[ACTION ITEM] Read through the data, and wherever a line holds the word "back", write that line out.
++++++++
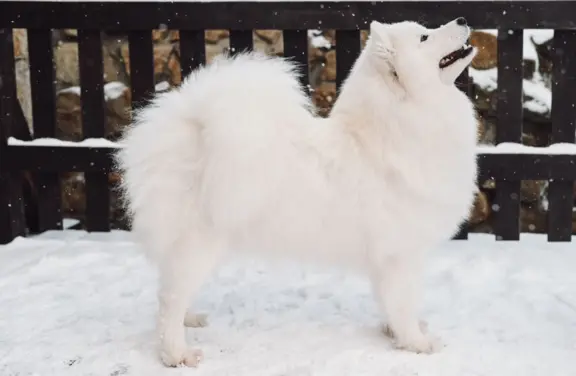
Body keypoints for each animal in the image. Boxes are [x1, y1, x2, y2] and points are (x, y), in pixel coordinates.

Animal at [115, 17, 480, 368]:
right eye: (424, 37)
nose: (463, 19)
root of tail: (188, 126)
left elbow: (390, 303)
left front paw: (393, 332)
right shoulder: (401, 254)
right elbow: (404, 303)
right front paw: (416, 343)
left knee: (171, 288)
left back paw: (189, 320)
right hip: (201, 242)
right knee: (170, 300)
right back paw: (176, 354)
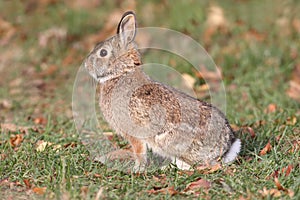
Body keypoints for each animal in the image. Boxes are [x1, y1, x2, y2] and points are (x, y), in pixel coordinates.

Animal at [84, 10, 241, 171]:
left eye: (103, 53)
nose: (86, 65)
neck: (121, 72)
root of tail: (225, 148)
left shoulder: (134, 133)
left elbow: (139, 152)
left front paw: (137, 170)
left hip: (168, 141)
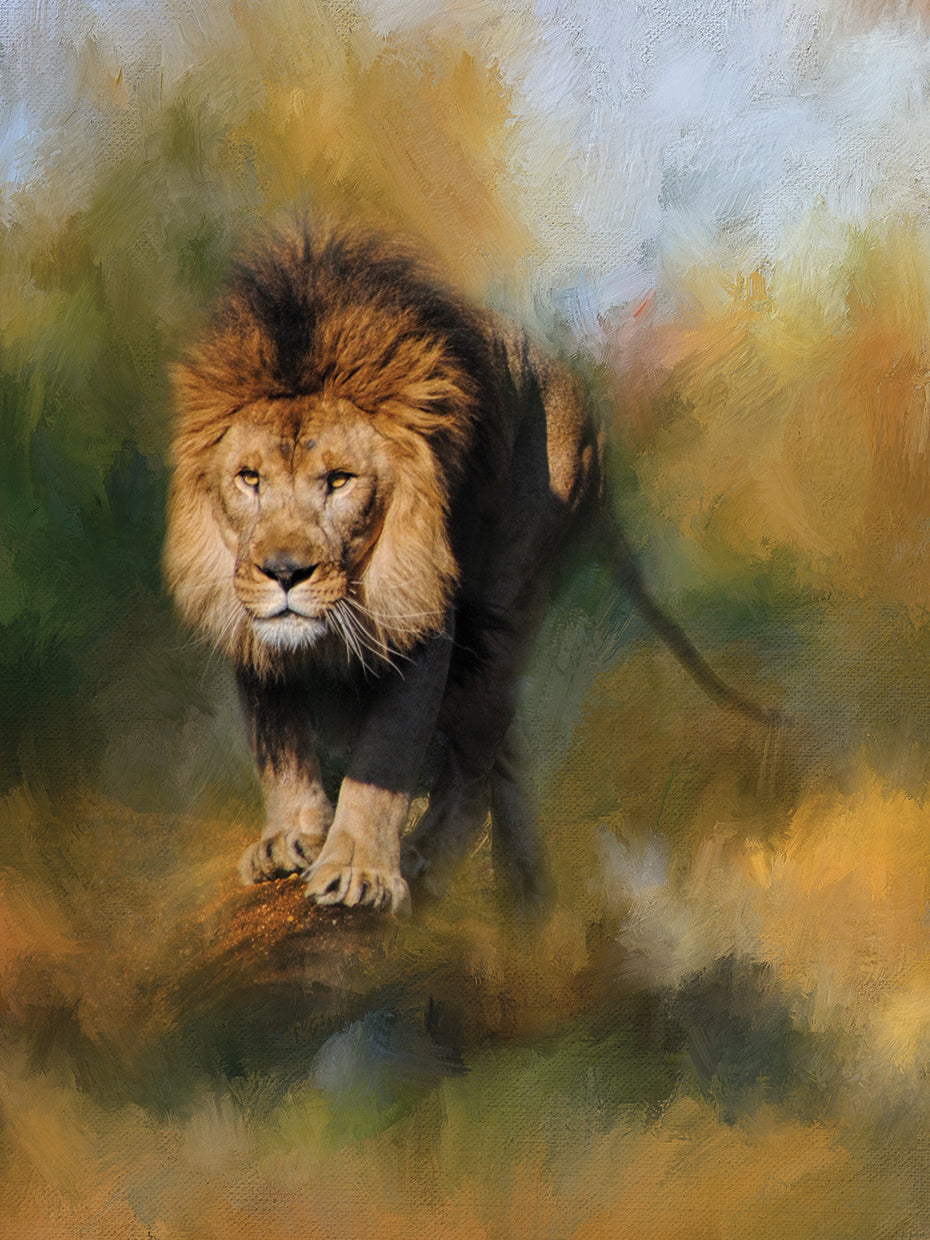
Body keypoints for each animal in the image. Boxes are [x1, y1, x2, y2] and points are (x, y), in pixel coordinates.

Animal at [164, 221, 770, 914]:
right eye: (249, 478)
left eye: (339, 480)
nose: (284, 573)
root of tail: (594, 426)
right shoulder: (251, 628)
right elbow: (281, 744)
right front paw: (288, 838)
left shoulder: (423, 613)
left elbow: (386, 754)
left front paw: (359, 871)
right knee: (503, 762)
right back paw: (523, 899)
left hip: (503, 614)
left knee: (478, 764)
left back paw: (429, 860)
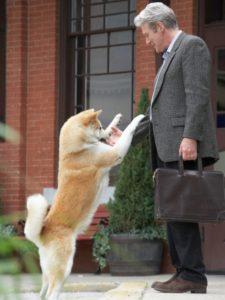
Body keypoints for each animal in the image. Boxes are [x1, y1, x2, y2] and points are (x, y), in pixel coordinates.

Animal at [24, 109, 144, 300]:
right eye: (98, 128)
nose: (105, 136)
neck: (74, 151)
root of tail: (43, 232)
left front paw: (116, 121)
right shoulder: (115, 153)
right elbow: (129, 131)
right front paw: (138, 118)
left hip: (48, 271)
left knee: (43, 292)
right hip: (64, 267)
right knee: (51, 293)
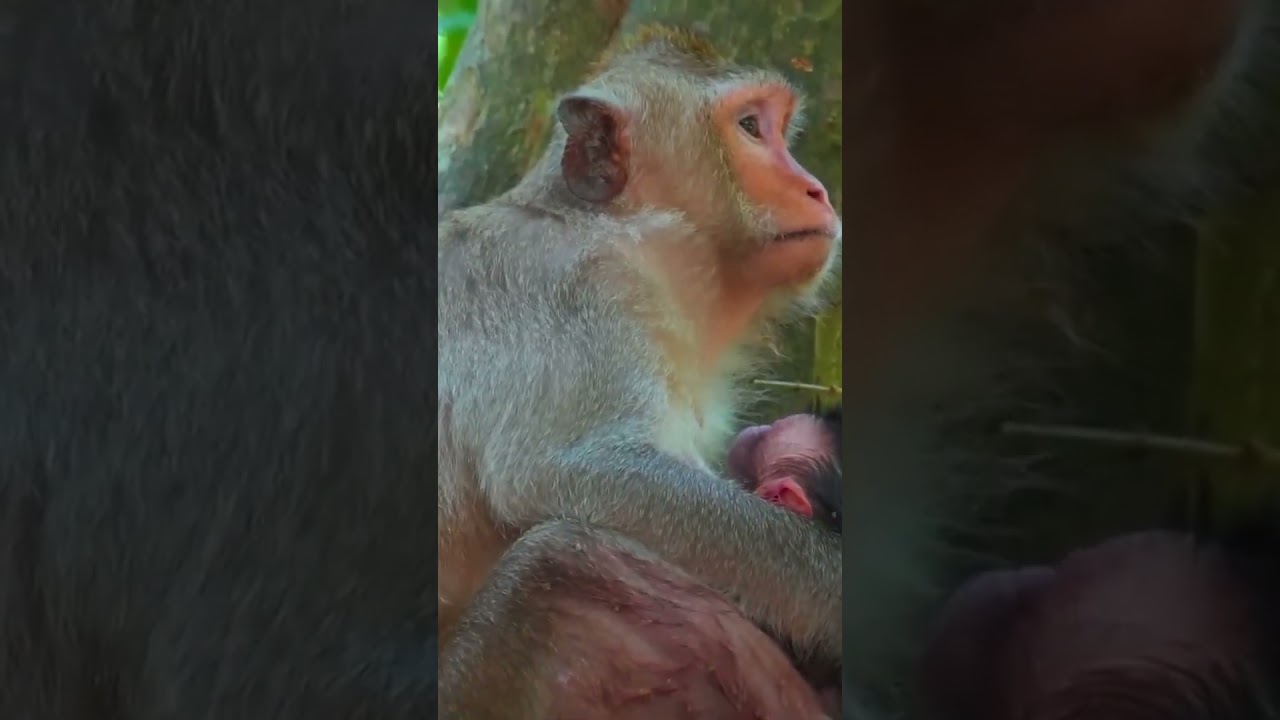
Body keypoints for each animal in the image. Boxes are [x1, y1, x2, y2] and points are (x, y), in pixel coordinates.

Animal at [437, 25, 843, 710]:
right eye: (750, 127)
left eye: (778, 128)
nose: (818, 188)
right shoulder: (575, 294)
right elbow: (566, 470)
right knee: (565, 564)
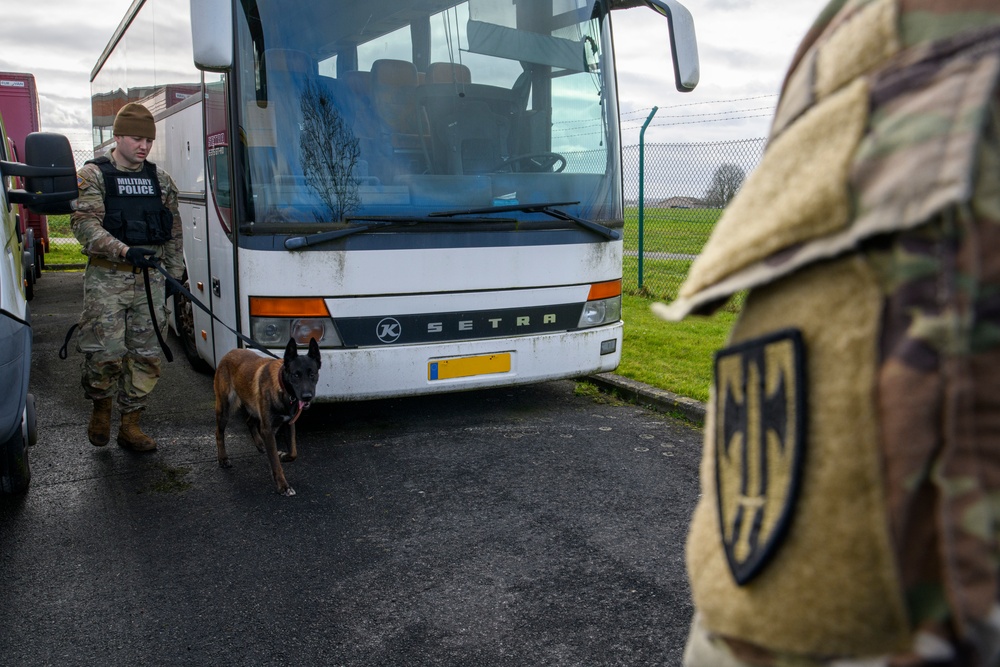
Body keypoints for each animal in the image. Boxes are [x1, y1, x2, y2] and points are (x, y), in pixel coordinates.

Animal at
++++++++
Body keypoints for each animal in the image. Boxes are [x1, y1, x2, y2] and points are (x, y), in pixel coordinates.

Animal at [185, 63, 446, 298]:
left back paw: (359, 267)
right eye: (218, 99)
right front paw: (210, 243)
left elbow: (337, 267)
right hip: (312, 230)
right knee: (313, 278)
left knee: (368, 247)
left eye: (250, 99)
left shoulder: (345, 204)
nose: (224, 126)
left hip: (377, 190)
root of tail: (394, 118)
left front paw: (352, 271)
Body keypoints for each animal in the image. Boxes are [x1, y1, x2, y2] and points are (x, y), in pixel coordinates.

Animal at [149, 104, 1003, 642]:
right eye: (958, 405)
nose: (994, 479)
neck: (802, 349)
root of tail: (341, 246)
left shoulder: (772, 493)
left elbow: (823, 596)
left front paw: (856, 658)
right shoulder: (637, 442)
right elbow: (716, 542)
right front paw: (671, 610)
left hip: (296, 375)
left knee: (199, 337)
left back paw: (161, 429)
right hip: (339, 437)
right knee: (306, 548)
++++++++
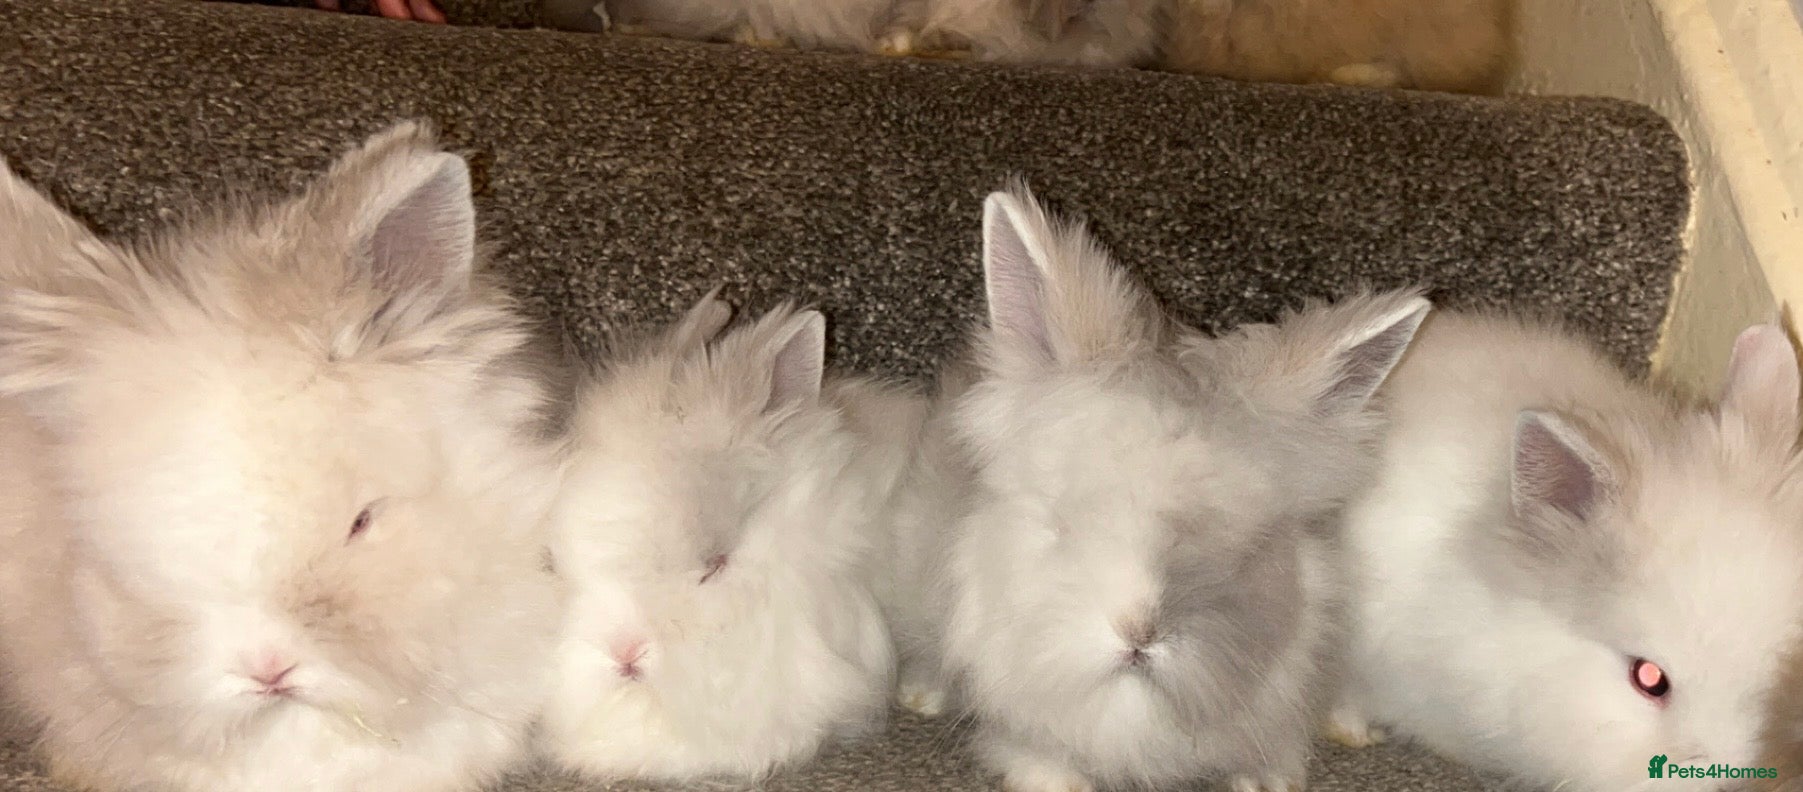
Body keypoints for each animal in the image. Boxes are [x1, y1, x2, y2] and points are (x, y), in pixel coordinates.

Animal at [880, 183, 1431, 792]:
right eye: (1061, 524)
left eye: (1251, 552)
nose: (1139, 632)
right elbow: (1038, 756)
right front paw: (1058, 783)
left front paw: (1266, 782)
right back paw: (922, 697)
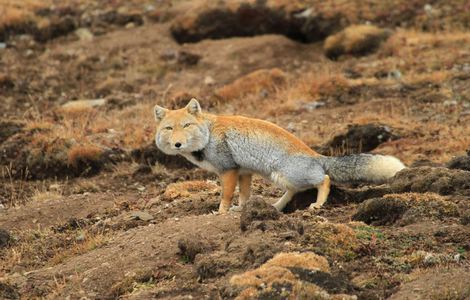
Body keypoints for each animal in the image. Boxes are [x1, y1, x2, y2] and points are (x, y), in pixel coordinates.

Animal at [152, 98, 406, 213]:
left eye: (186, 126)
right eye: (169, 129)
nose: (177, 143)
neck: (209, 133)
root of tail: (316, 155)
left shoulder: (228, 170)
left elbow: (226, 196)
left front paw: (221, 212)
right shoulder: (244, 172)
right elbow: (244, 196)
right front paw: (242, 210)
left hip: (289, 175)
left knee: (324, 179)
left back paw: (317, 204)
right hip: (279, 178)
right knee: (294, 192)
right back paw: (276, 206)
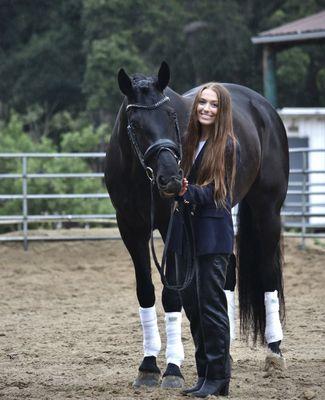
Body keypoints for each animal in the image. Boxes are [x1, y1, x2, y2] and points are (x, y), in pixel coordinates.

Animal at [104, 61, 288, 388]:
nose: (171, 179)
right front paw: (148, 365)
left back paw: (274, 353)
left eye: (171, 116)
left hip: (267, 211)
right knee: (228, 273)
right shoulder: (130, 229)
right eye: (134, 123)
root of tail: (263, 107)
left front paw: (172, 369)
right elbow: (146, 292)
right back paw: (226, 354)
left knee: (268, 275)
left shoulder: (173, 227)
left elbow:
++++++++
[PROBLEM SOLUTION]
left back paw: (189, 320)
right back paw: (176, 354)
right back paw: (523, 899)
left back paw: (429, 860)
left back paw: (359, 267)
left back paw: (161, 429)
right back paw: (922, 697)
left back paw: (317, 204)
right back paw: (276, 206)
left back paw: (274, 353)
right back paw: (226, 354)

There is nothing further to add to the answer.